SUPPLIED PASSAGE
###
Visualization with ct_plot_inext()
The ct_plot_inext() transforms rarefaction and
extrapolation results into customizable visualizations, enabling
intuitive interpretation. It supports three main plot types:
type = 1 (sample-size-based curves) showing how
diversity accumulates with increased sampling effort, type =
2 (sample completeness curves) illustrating the relationship
between sample size and coverage to assess sampling adequacy, and
type = 3 (coverage-based curves) standardizing
diversity comparisons by completeness for more ecologically meaningful
contrasts. Users can customize plots with facet_var to
split panels by assemblage, diversity order, or both, and with
color_var to color-code curves by assemblage, diversity
order, both, or not at all—offering flexible options for comparing
sites, treatments, or diversity measures visually.
Plot with curves colored by order
ct_plot_inext(int_ext, type = 1, color_var = "Order.q")
#> Warning: `aes_string()` was deprecated in ggplot2 3.0.0.
#> ℹ Please use tidy evaluation idioms with `aes()`.
#> ℹ See also `vignette("ggplot2-in-packages")` for more information.
#> ℹ The deprecated feature was likely used in the iNEXT package.
#> Please report the issue at <https://github.com/AnneChao/iNEXT/issues>.
#> This warning is displayed once every 8 hours.
###
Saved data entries
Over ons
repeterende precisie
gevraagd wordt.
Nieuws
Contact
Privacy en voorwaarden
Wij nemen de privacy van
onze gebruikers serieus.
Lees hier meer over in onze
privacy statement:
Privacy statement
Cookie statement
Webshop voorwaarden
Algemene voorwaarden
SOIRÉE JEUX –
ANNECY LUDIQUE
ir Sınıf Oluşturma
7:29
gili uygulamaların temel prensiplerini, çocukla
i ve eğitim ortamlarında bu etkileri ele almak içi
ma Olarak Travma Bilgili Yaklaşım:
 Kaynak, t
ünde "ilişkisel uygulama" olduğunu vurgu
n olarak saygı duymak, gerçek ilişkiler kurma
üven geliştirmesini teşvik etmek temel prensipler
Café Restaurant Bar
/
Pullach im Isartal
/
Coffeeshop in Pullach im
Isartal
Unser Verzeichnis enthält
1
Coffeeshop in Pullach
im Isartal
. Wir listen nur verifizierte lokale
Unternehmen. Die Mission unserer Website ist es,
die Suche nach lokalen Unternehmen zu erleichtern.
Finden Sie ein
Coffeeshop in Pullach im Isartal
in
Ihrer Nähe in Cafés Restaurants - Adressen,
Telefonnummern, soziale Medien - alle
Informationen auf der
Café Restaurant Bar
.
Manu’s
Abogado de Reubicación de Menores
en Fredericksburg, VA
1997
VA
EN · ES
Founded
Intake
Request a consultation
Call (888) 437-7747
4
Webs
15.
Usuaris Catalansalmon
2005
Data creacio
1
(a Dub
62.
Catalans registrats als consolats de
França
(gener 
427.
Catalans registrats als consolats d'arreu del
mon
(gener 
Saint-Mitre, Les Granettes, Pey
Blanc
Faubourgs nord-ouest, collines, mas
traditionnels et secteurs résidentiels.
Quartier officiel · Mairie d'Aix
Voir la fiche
###
APPLY WHAT YOU READ
1. Substitute "Kaffeehaus" for each occurrence of "Coffeeshop" in the saved data entries, and write out all the entries again with everything else left as it is.
2. Continue the passage on plotting with ct_plot_inext() from the point where it stops.
The passage on plotting with ct_plot_inext() and the saved data entries are unrelated pieces of material.

EXPECTED RESULTS
1.
Over ons
repeterende precisie
gevraagd wordt.
Nieuws
Contact
Privacy en voorwaarden
Wij nemen de privacy van
onze gebruikers serieus.
Lees hier meer over in onze
privacy statement:
Privacy statement
Cookie statement
Webshop voorwaarden
Algemene voorwaarden
SOIRÉE JEUX –
ANNECY LUDIQUE
ir Sınıf Oluşturma
7:29
gili uygulamaların temel prensiplerini, çocukla
i ve eğitim ortamlarında bu etkileri ele almak içi
ma Olarak Travma Bilgili Yaklaşım:
 Kaynak, t
ünde "ilişkisel uygulama" olduğunu vurgu
n olarak saygı duymak, gerçek ilişkiler kurma
üven geliştirmesini teşvik etmek temel prensipler
Café Restaurant Bar
/
Pullach im Isartal
/
Kaffeehaus in Pullach im
Isartal
Unser Verzeichnis enthält
1
Kaffeehaus in Pullach
im Isartal
. Wir listen nur verifizierte lokale
Unternehmen. Die Mission unserer Website ist es,
die Suche nach lokalen Unternehmen zu erleichtern.
Finden Sie ein
Kaffeehaus in Pullach im Isartal
in
Ihrer Nähe in Cafés Restaurants - Adressen,
Telefonnummern, soziale Medien - alle
Informationen auf der
Café Restaurant Bar
.
Manu’s
Abogado de Reubicación de Menores
en Fredericksburg, VA
1997
VA
EN · ES
Founded
Intake
Request a consultation
Call (888) 437-7747
4
Webs
15.
Usuaris Catalansalmon
2005
Data creacio
1
(a Dub
62.
Catalans registrats als consolats de
França
(gener 
427.
Catalans registrats als consolats d'arreu del
mon
(gener 
Saint-Mitre, Les Granettes, Pey
Blanc
Faubourgs nord-ouest, collines, mas
traditionnels et secteurs résidentiels.
Quartier officiel · Mairie d'Aix
Voir la fiche

2.
#> Call `lifecycle::last_lifecycle_warnings()` to see where this warning was
#> generated.
Plot with curves faceted by order
ct_plot_inext(int_ext, type = 1, facet_var = "Order.q")
#> Warning in ggiNEXT.iNEXT(x = inext_object, type = type, se = se, facet.var =
#> facet_var, : invalid color.var setting, the iNEXT object do not consist
#> multiple assemblages, change setting as Order.q
Customize with ggplot2
library(ggplot2)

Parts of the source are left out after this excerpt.